What if we replaced the sunset beaches with the period aisle of Walgreens? What if we said fuck it to the neon blue dye and showed menstruation for the brown, streaky, clotted mess that it actually is? What if we shared the massive zits on our faces instead of whatever cool VSCO filter fades them out? What if we admitted that shoving rocks and stones up our bodies is really a one-way ticket to one hell of a yeast infection? What if we showed birthing mommas of all shapes, sizes, races, and backgrounds wherever and however they want to birth? What if we shared babies eating formula right alongside babies sucking on the boob? What if we showed trans folk experiencing birth and periods and femininity? What if there were more queer folks represented as divinely feminine and beautiful on your social media channels? What if we showed women of all ages – menstruating or not – as divinely feminine? What if you didn’t need a uterus or ovaries or any body part to experience that identity? What if we stopped criticizing one another for whatever products we choose each month – whether it be pads, period underwear, cups, caps, free flow, tampons, or a goddam beaver pelt – and let it all be okay?
What if we stopped trying to mold ourselves into the ideal archetype of being a woman or feminine or both or neither?
We’ve taken a few steps forwards with trending hashtags like #realbirth, accounts like The Empowered Birth Project, and documentaries like “Period. End of Sentence.” bringing home an Oscar. But we’re still navigating an online (and physical) world that arbitrarily censors the female nipple, condemns pubic hair in the media, actively seeks to end abortion and reproductive freedoms, and deep-down wishes that the female body could be just a little less messy.

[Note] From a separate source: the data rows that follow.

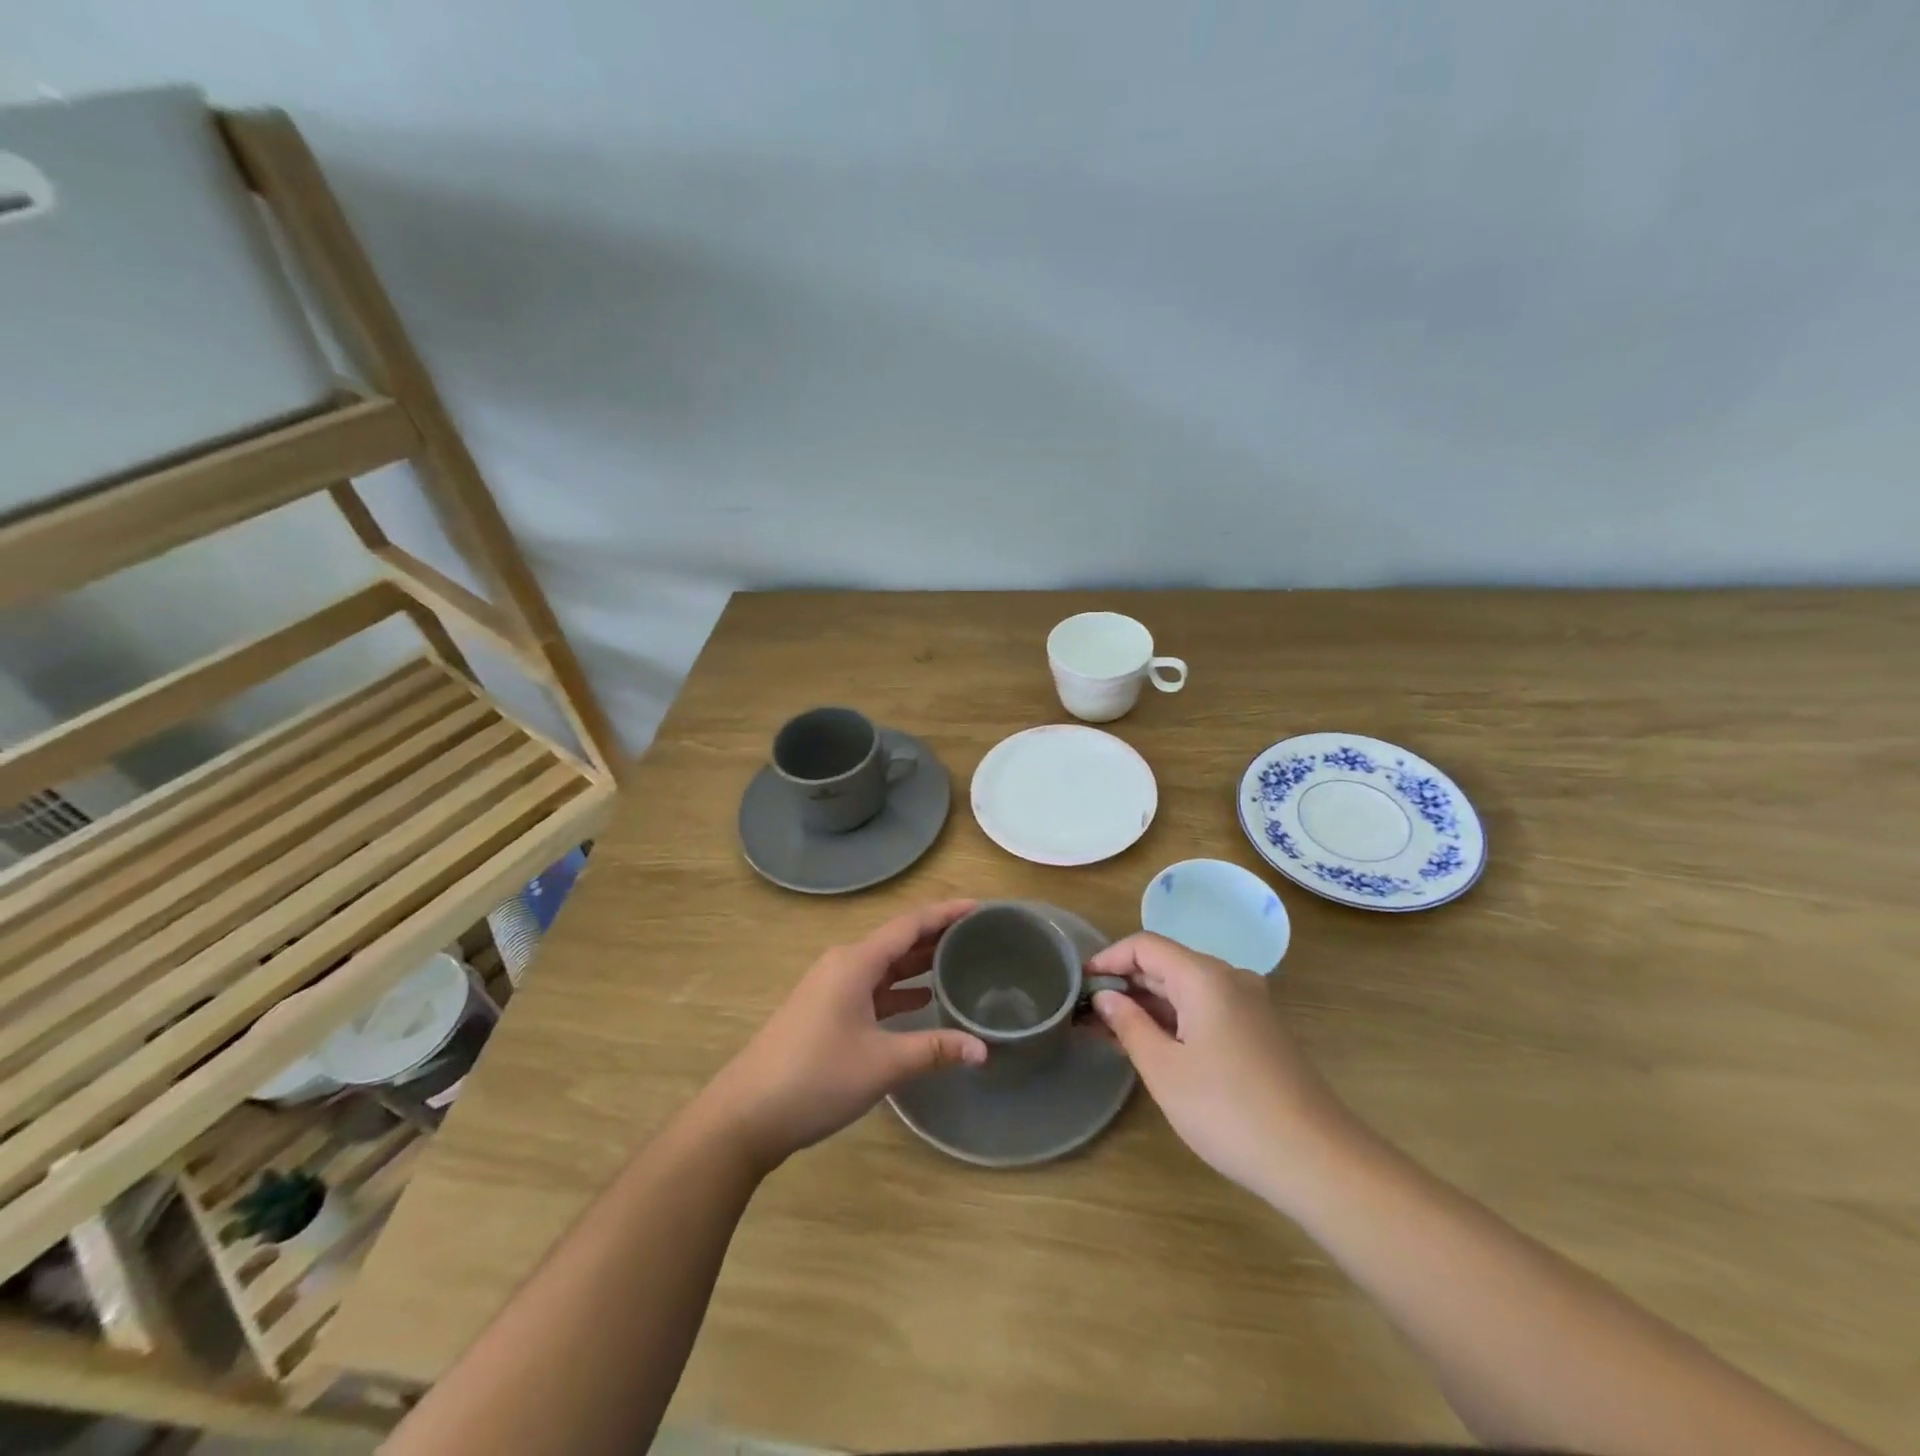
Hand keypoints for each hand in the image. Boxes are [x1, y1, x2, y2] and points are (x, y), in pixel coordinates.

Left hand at [700, 901, 986, 1170]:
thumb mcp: (882, 1064)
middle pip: (897, 940)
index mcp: (855, 962)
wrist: (747, 1114)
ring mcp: (831, 988)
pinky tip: (923, 998)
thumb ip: (934, 1050)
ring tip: (960, 960)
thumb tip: (983, 1049)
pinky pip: (871, 987)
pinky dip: (899, 988)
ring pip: (884, 965)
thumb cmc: (816, 1077)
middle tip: (979, 933)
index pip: (909, 924)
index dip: (945, 913)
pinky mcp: (825, 1011)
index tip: (980, 907)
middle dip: (936, 934)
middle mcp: (843, 965)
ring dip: (918, 961)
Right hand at [1089, 932, 1350, 1207]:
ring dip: (1147, 1004)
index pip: (1145, 945)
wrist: (1317, 1160)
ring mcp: (1249, 1005)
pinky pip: (1205, 1009)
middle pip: (1166, 963)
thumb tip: (1105, 997)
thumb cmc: (1229, 1111)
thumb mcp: (1164, 1069)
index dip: (1108, 959)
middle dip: (1124, 983)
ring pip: (1185, 989)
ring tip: (1109, 1031)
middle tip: (1086, 1013)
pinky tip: (1153, 1045)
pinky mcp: (1259, 1031)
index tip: (1079, 984)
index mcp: (1205, 976)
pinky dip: (1174, 1019)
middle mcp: (1229, 978)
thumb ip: (1129, 1025)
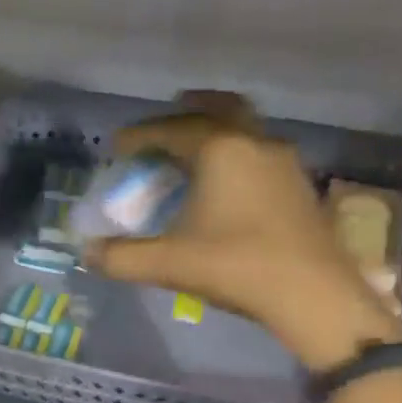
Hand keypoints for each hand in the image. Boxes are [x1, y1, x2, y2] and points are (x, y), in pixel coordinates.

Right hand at [84, 94, 401, 369]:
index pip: (170, 129)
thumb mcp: (169, 263)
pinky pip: (260, 154)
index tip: (117, 147)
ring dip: (217, 132)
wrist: (313, 295)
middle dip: (188, 111)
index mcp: (220, 149)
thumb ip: (122, 257)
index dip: (139, 135)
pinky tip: (228, 186)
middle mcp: (254, 143)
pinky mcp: (300, 185)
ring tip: (193, 155)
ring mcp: (284, 161)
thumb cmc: (236, 267)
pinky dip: (237, 155)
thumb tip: (88, 254)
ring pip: (246, 129)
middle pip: (220, 108)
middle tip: (164, 126)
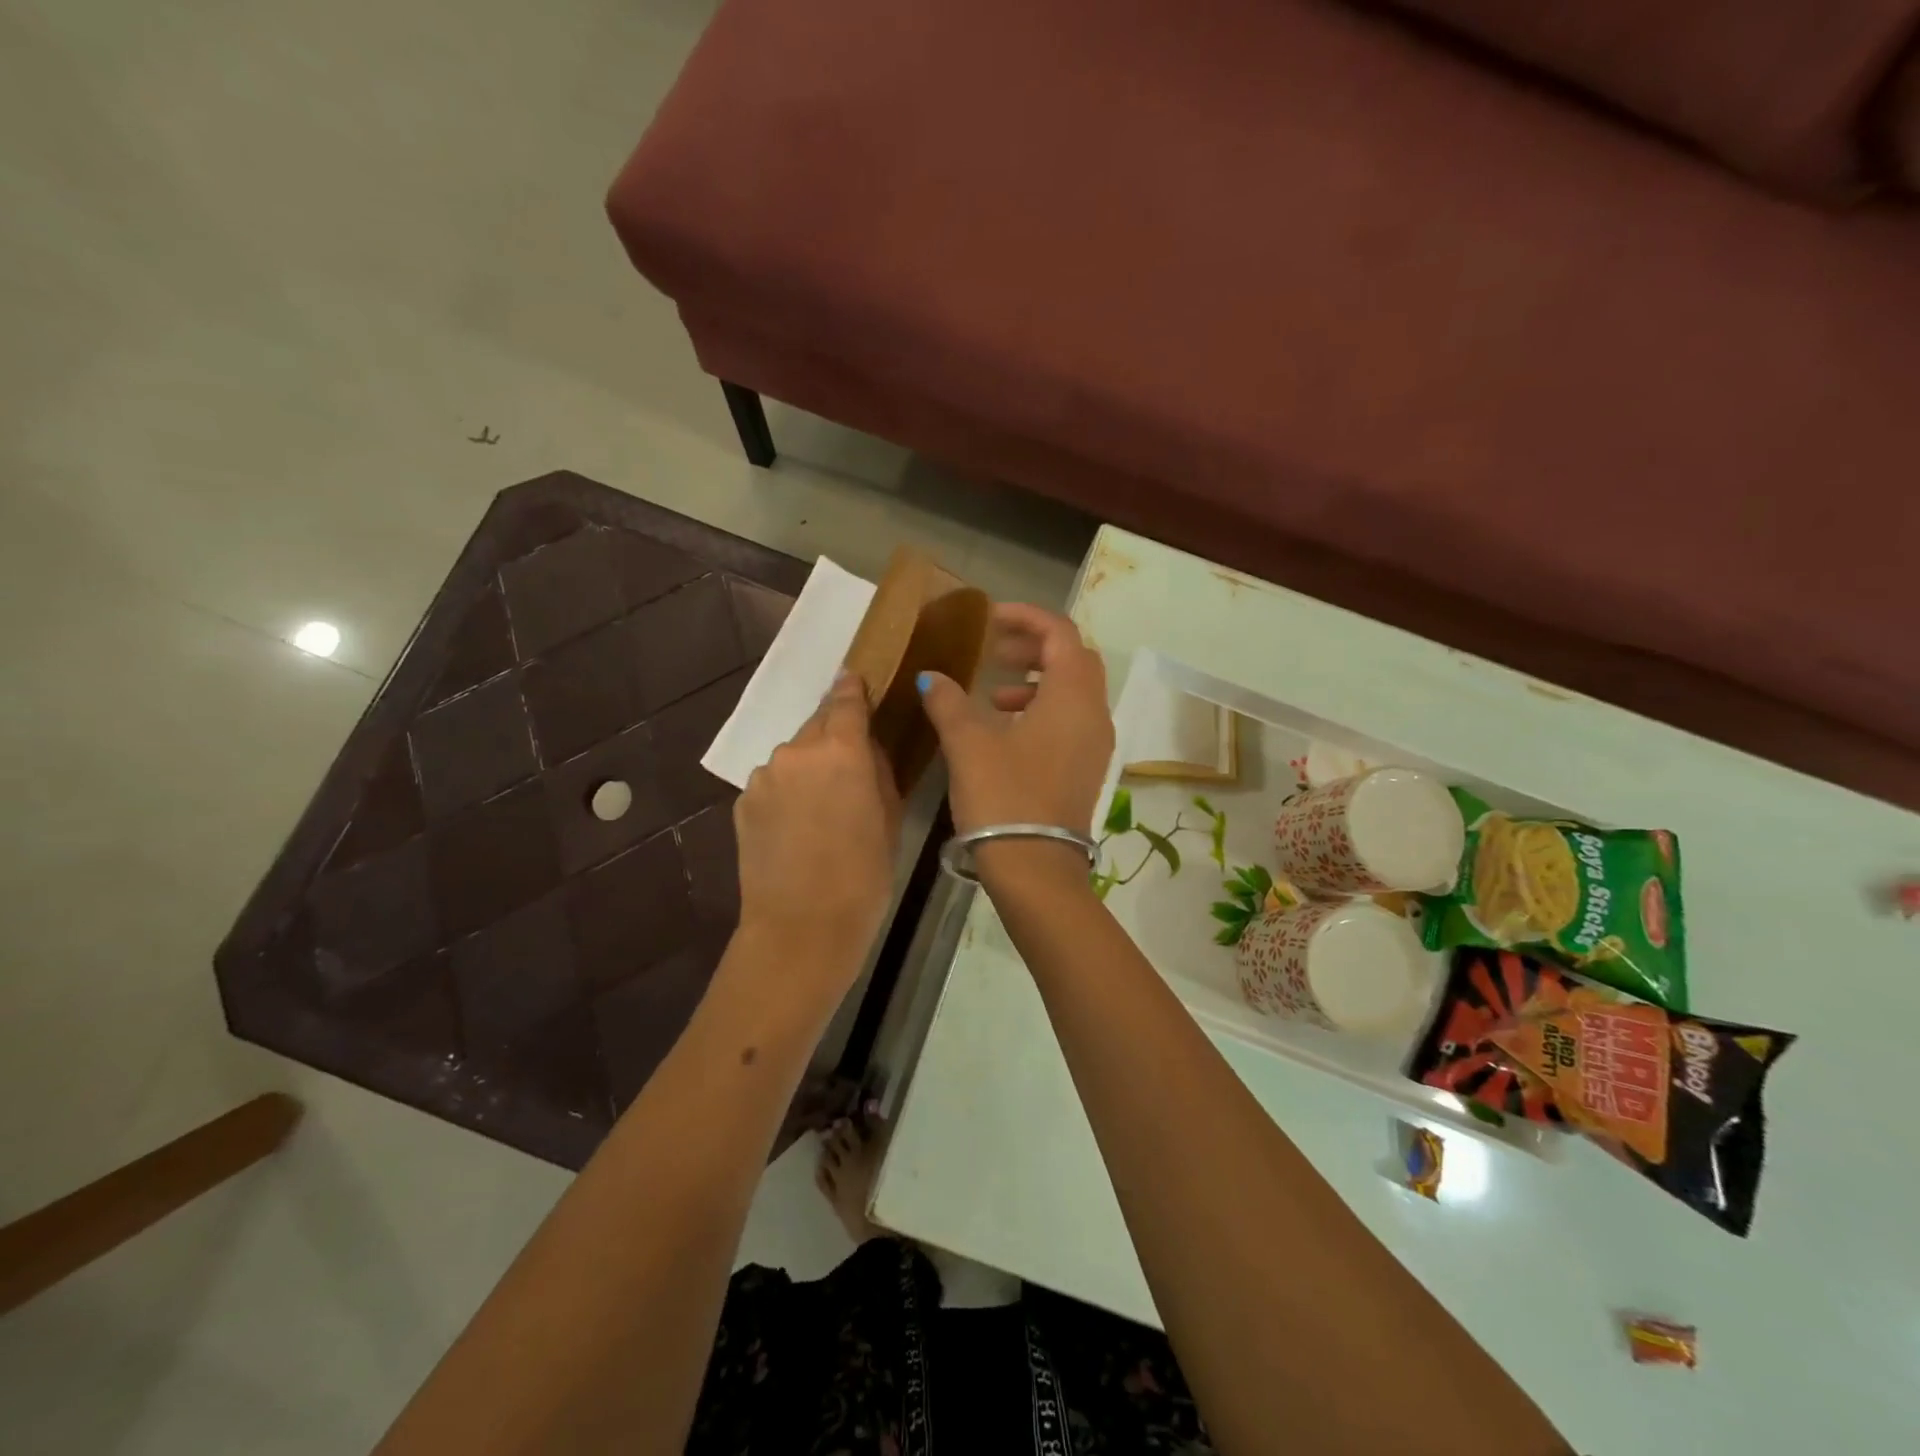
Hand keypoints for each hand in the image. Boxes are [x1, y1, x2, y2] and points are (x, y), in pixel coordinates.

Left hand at [733, 671, 900, 996]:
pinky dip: (786, 793)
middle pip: (817, 725)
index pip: (846, 700)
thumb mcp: (890, 818)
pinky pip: (773, 783)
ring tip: (821, 808)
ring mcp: (764, 776)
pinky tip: (796, 827)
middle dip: (833, 736)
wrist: (801, 927)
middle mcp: (797, 751)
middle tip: (848, 766)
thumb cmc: (864, 876)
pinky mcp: (743, 802)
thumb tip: (865, 748)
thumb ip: (877, 770)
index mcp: (842, 750)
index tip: (855, 682)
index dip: (853, 689)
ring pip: (793, 757)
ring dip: (808, 768)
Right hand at [917, 603, 1113, 858]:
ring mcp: (1095, 744)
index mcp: (1073, 697)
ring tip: (993, 694)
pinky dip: (1042, 710)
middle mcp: (1094, 714)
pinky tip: (1005, 730)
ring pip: (1073, 691)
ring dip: (1036, 680)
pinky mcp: (1086, 768)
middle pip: (1073, 659)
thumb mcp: (969, 744)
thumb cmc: (1005, 797)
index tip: (990, 617)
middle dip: (1033, 646)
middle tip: (993, 651)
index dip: (1026, 617)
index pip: (1061, 633)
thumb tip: (930, 677)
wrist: (1036, 868)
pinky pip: (1070, 720)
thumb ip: (949, 702)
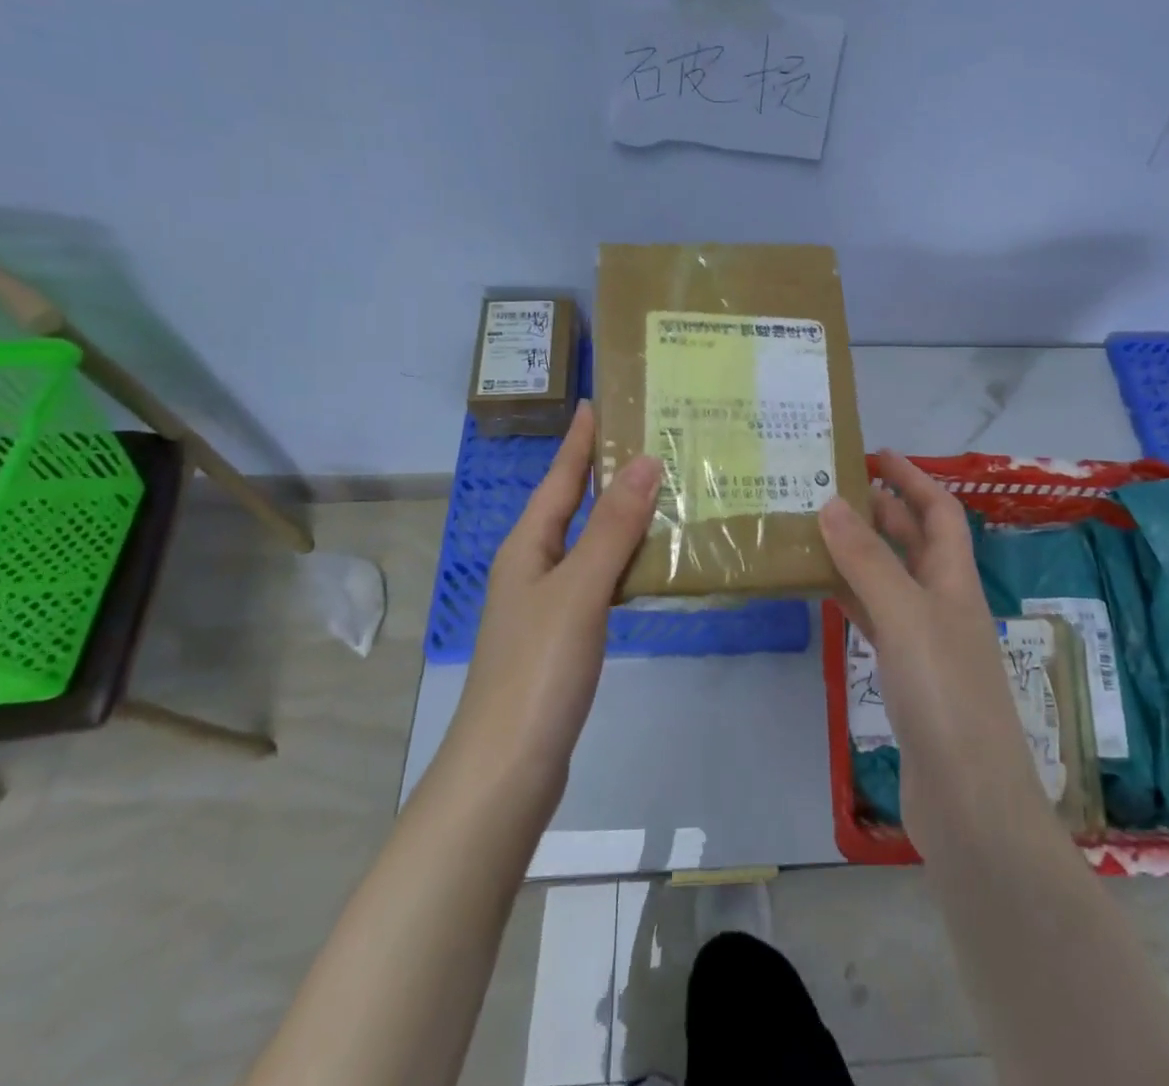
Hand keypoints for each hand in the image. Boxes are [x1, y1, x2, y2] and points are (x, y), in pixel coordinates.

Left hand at [450, 402, 661, 816]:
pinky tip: (649, 561)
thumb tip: (645, 461)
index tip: (597, 402)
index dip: (577, 441)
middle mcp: (532, 567)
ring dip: (618, 515)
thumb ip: (613, 527)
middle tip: (647, 440)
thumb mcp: (579, 589)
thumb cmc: (539, 668)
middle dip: (602, 472)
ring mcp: (546, 604)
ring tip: (660, 490)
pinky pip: (597, 578)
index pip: (558, 478)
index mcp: (528, 547)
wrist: (508, 767)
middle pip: (570, 506)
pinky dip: (623, 559)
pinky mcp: (564, 636)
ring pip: (587, 543)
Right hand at [819, 451, 1045, 830]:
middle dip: (881, 510)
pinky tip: (821, 590)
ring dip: (860, 552)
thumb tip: (832, 502)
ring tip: (815, 529)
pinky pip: (875, 619)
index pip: (940, 511)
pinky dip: (850, 597)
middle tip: (830, 488)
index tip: (875, 453)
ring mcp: (926, 642)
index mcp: (956, 580)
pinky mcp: (906, 677)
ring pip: (890, 579)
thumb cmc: (946, 695)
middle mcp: (944, 603)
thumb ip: (868, 559)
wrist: (969, 803)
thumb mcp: (906, 615)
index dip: (913, 478)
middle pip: (914, 541)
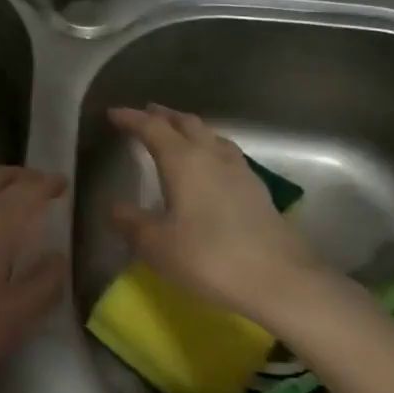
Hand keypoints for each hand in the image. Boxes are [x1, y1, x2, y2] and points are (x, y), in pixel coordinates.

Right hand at [108, 105, 334, 328]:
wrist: (279, 279)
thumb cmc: (208, 258)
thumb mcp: (156, 245)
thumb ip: (131, 222)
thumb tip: (114, 207)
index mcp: (183, 160)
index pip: (152, 128)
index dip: (131, 118)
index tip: (113, 113)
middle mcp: (211, 155)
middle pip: (186, 123)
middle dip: (163, 116)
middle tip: (146, 114)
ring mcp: (239, 170)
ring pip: (210, 135)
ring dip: (189, 129)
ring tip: (177, 133)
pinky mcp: (257, 189)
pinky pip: (226, 153)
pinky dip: (209, 147)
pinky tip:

So where do we go from here? Well, posts like this are a decent start. We stop fetishizing our bodies. We stop sugar-coating the things our bodies do and stop teaching our daughters to be ashamed of those bodies. We reclaim that identity. We post pictures of postpartum and the fourth trimester. We share snaps of our period-stained underwear. We talk openly about what it’s like not to orgasm all the damn time. We share stories about the amazing and terrifying things our bodies are capable of doing. We talk about wanting children and not wanting children. We write articles about our abortions and infertility and miscarriages and PCOS and endometriosis and loss.
We invite in vulnerability in an attempt to make this ego-centric, masculine world of ours a little more uncomfortable because through that discomfort, comes raw truth.